Insects, by contrast, cannot see individual stars: Their compound eyes can’t detect fine detail like single points of light. However, a collection of stars as big and dense as the Milky Way would appear to them as a single, luminous streak. For the nocturnal African dung beetle Scarabaeus satyrus, this becomes a useful reference point.
At the first whiff of fresh excrement, these beetles fly in. But competition is fierce, so some will make a small ball of dung and roll it somewhere more secluded as fast as possible. “It’s like take-away from a restaurant, basically,” says Dacke.
A dung beetle of the S. sacer species pushes a dung ball in Uganda. Several dung beetles are known to navigate using celestial bodies.
Once again, efficiency is key—beetles travelling in a straight line can traverse the greatest distance away in the least amount of time. (Read more about dung beetles’ incredible navigation skills.)

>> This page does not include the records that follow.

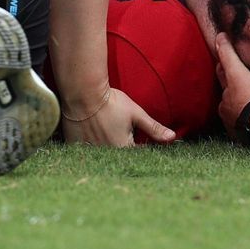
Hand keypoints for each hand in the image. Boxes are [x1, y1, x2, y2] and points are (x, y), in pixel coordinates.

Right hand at [61, 87, 175, 146]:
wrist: (82, 93)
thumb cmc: (111, 102)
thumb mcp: (136, 114)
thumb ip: (153, 128)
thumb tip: (173, 138)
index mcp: (123, 148)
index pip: (139, 154)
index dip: (142, 144)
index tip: (139, 134)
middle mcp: (106, 154)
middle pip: (121, 156)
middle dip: (125, 146)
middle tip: (121, 131)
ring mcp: (90, 152)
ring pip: (104, 154)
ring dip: (108, 147)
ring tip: (108, 131)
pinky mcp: (76, 146)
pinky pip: (88, 152)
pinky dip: (92, 146)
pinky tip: (94, 133)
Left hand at [215, 34, 249, 136]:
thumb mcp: (238, 72)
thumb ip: (228, 55)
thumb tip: (218, 35)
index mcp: (224, 97)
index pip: (223, 78)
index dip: (223, 68)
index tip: (224, 63)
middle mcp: (227, 112)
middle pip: (229, 97)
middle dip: (231, 91)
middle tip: (239, 85)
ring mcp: (237, 125)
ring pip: (238, 112)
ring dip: (242, 107)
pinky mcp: (249, 136)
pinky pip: (249, 125)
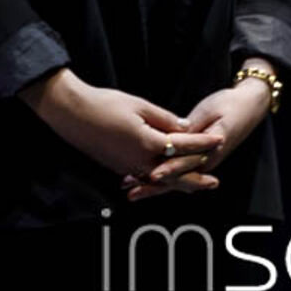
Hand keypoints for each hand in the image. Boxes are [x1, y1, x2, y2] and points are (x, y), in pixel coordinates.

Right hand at [21, 68, 222, 187]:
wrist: (71, 113)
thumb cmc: (104, 104)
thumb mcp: (138, 104)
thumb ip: (164, 118)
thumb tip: (183, 128)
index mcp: (149, 143)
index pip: (183, 145)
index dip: (202, 142)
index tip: (219, 139)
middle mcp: (140, 161)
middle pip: (176, 175)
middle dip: (197, 179)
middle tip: (214, 183)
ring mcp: (128, 167)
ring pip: (161, 181)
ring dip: (180, 184)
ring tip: (195, 186)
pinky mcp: (118, 167)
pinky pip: (145, 178)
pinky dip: (159, 181)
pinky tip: (163, 180)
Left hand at [123, 68, 273, 201]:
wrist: (249, 106)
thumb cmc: (230, 105)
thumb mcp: (210, 112)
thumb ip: (192, 126)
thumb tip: (176, 135)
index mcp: (209, 150)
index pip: (185, 163)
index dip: (168, 170)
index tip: (152, 175)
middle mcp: (205, 160)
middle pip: (176, 177)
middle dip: (153, 185)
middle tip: (132, 189)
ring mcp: (201, 161)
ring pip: (174, 177)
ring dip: (152, 183)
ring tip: (130, 187)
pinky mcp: (197, 158)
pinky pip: (177, 170)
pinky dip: (159, 174)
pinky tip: (140, 177)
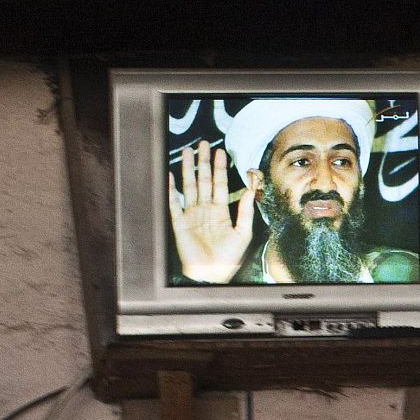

To accomplish this, S. satyrus usually navigates by the polarised light of the moon. But on moonless nights, the Milky Way provides a backup, according to Dacke’s research. This beetle is the only animal that has been confirmed to navigate by the Milky Way, Dacke says.
“As long as they keep it in the same orientation to their initial position, they will move straight,” she says.
There are likely many more animals that navigate by the stars, Dacke adds. For instance, initial evidence suggests that European robins, yellow underwing moths, and perhaps even cricket frogs can do so.